## [ПРЕДЛОЖЕННЫЙ ТЕКСТ]
Время на прочтение: 8 минут(ы)
Владислав Ходасевич
Оригинал здесь: О стихах и поэтах.
Лет двенадцать тому назад в творчестве Бунина наступил расцвет, который по справедливости можно назвать и буйным, и пышным. После ‘Господина из Сан-Франциско’ Бунин выдвинулся на первое место среди современных русских прозаиков. Ныне оно принадлежит ему по праву.
Почти все эти годы совпали с эпохой эмиграции. Эмиграция сделала Бунина своим любимцем. Если не ошибаюсь, М.О. Цетлин впервые заговорил о Бунине как об очень крупном писателе. Вслед за тем, на самой заре эмигрантской литературы, один из авторитетных голосов, голос З.Н. Гиппиус, в похвалах Бунину взял наиболее высокую ноту (я разумею статьи в бурцевском ‘Общем деле’).
Однако все обстоятельные высказывания о Бунине (так же как упомянутые статьи З.Н. Гиппиус) были посвящены его прозе. Со стихами Бунин выступал редко и мало. К тому же поэзия — область несколько ‘специальная’, о стихах Бунина почти не писали, а что писали, то не всегда основано было на знании предмета. Выражались больше эмоции, нежели мысли. Наблюдения уступали место восклицаниям: ‘Что за звуки! Какая кисть!’ и т. п. Или в еще более общей форме: ‘Какая поэзия!’
Так обстояло дело до недавнего выхода ‘Избранных стихов’ Бунина, изданных ‘Современными Записками’.
Можно бы многое возразить против того, как составлена эта книга. Мне кажется, прежде всего, что в нее не вошли некоторые из лучших стихотворений Бунина — и попали пьесы гораздо менее удачные, затем — разные стороны бунинской поэзии здесь представлены вряд ли в их верном соотношении. Но не будем вдаваться в подробности на сей счет, оставим ‘методологию’. Хорошо, что, как бы то ни было, книга издана. Мысленно перешагнем за ее пределы — пусть она будет лишь поводом побеседовать о поэзии Бунина вообще. Побеседовать, разумеется, кратко, схематически, может быть даже — с известной односторонностью, потому что, увы, в газетной статье большая литературная тема не может быть во всей полноте ни исчерпана, ни даже поставлена. Приходится ограничиться лишь общими очертаниями, много сокращать и, что еще досаднее, упрощать.

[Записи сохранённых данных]
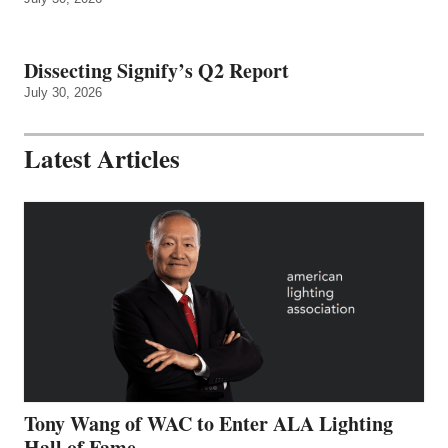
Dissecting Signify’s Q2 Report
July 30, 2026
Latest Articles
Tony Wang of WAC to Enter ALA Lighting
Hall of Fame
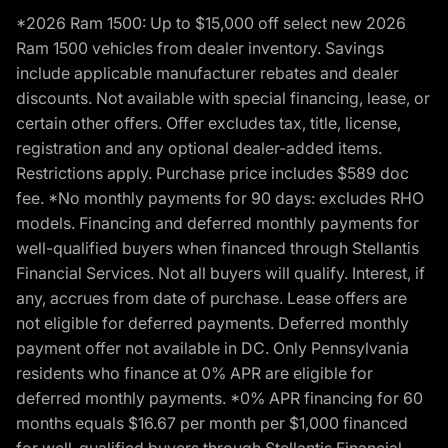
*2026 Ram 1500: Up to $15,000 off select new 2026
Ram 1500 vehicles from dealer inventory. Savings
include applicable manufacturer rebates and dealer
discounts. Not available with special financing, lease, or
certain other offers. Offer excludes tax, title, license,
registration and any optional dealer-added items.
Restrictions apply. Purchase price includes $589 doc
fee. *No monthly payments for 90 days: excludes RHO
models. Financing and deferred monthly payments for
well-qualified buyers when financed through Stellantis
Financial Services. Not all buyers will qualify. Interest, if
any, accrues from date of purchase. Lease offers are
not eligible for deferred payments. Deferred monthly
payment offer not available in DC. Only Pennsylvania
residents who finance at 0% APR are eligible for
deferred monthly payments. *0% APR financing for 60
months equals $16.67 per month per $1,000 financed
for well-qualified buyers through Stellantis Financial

---

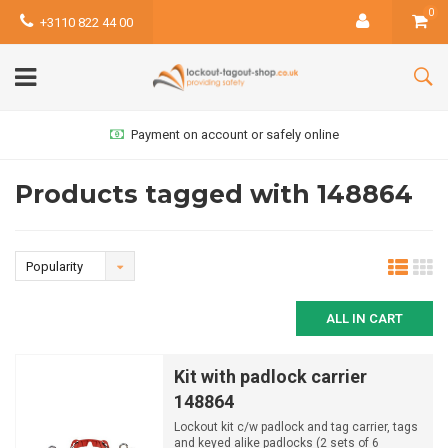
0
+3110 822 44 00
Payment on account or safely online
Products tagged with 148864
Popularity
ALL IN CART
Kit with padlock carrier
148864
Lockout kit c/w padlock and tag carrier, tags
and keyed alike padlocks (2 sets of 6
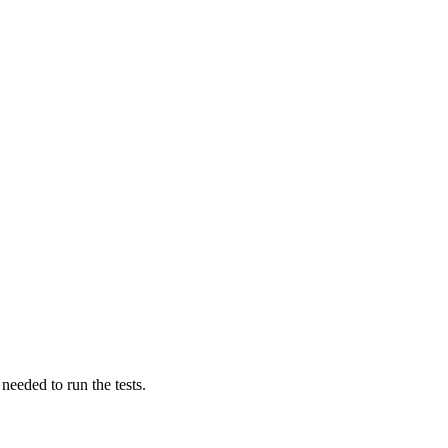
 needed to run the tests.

## [УСЛОВИЕ ЗАДАНИЯ]
Определите, согласуются ли с текстом о стихах Бунина три утверждения. На каждое ответьте «да» или «нет» и дословно приведите решающие слова текста.
1. По словам автора, М.О. Цетлин первым заговорил о Бунине как об очень крупном писателе.
2. О стихах Бунина писали много и обстоятельно.
3. Автор считает, что в «Избранные стихи» вошли все лучшие стихотворения Бунина.

## [РЕШЕНИЕ ЗАДАНИЯ]
1. Да: «Если не ошибаюсь, М.О. Цетлин впервые заговорил о Бунине как об очень крупном писателе».
2. Нет: «о стихах Бунина почти не писали».
3. Нет: «в нее не вошли некоторые из лучших стихотворений Бунина».